Ирина Богатырева - Stop! или Движение без остановок . Журнальный вариант. Страница 13
Ирина Богатырева - Stop! или Движение без остановок . Журнальный вариант. читать онлайн бесплатно
А теперь они собрались и ушли. Налегке, вниз, по хорошей погоде. Уже через пару часов такого пути прошли все Озеро и попали на проторенную тропу. По ней пошли вдоль реки, с шумом устремляющейся ниже. Скоро увидели две палатки, но стояли они поодаль тропы, и людей поблизости видно не было. Они остановились, сняв рюкзаки, передохнули, но никто не появился; пошли дальше.
У первых же людей, что встретились им, Сорокин стрельнул покурить.
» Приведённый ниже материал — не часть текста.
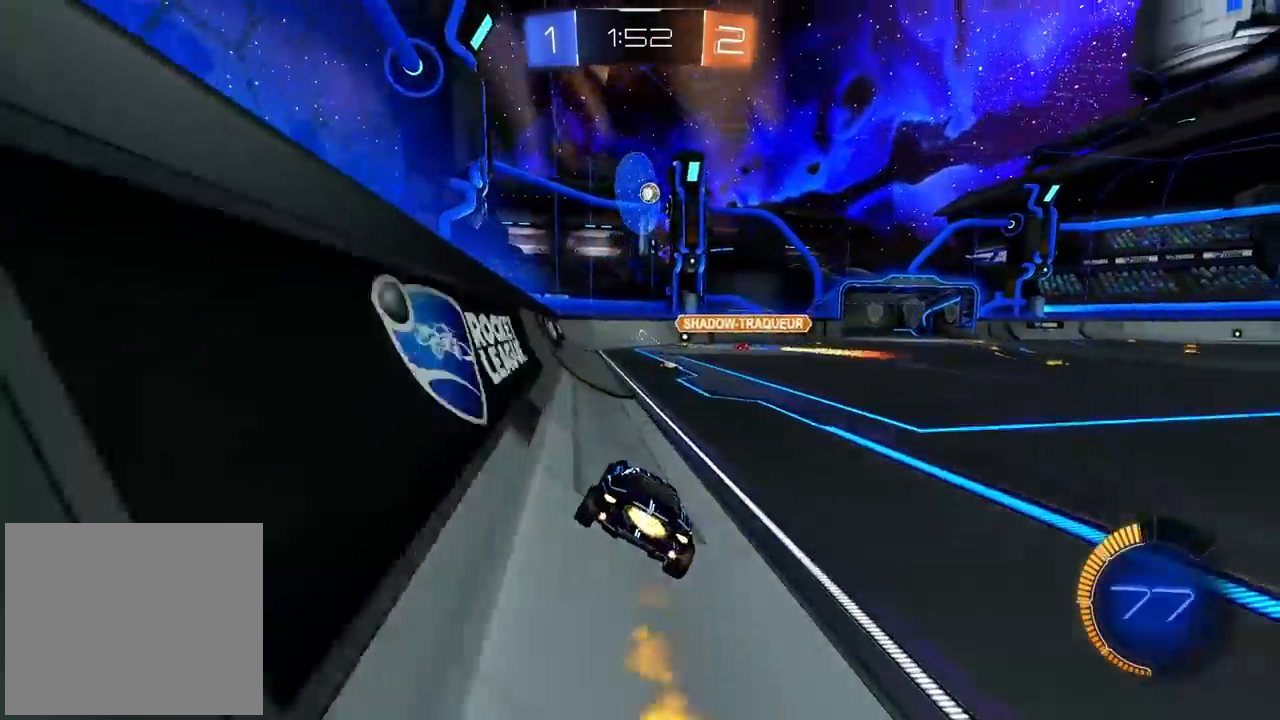
{"dt_ms": 500, "buttons": ["R2"], "left_stick": "center", "right_stick": "center", "events": [[117, "CIRCLE", "up"]]}
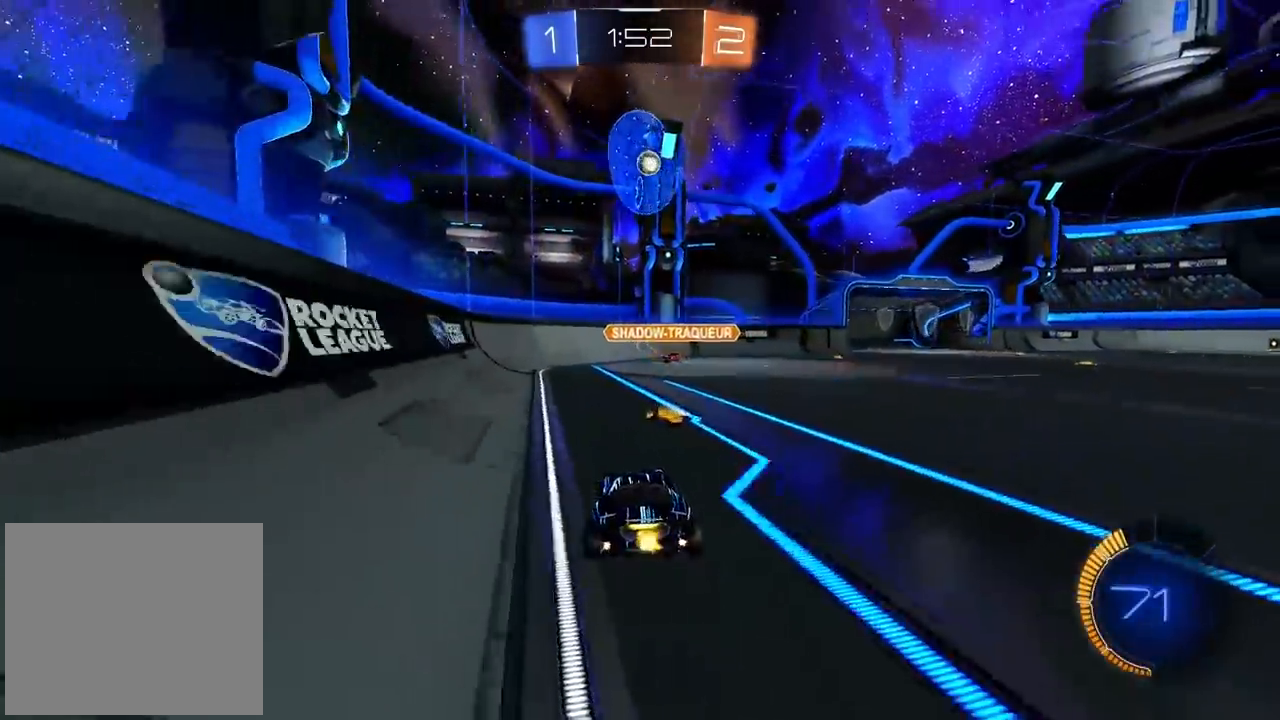
{"dt_ms": 500, "buttons": ["R2"], "left_stick": "center", "right_stick": "center", "events": []}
Стоял и довольно щурился, из рыжей своей щетины пуская дым, пока
Настя расспрашивала про тропу. Могла и не расспрашивать: она была проста и очевидна. Пройдя еще совсем немного, они попали к заводи реки, где стоял палаточный лагерь, была баня и даже магазин: консервы, пиво, сигареты, хлеб. Они купят тушенки, уломают банщиков пустить их помыться за одну цену, а пивом их угостят на халяву те, с кем рядом встанут на ночь.
Наутро они пойдут дальше. Те люди, к которым пристроились с вечера, дадут им сахар и заварку и накормят перед отходом макаронами с их же, купленной накануне тушенкой. Вновь они будут налегке и под солнышком, и настроение станет прибывать, чем ниже будут спускаться.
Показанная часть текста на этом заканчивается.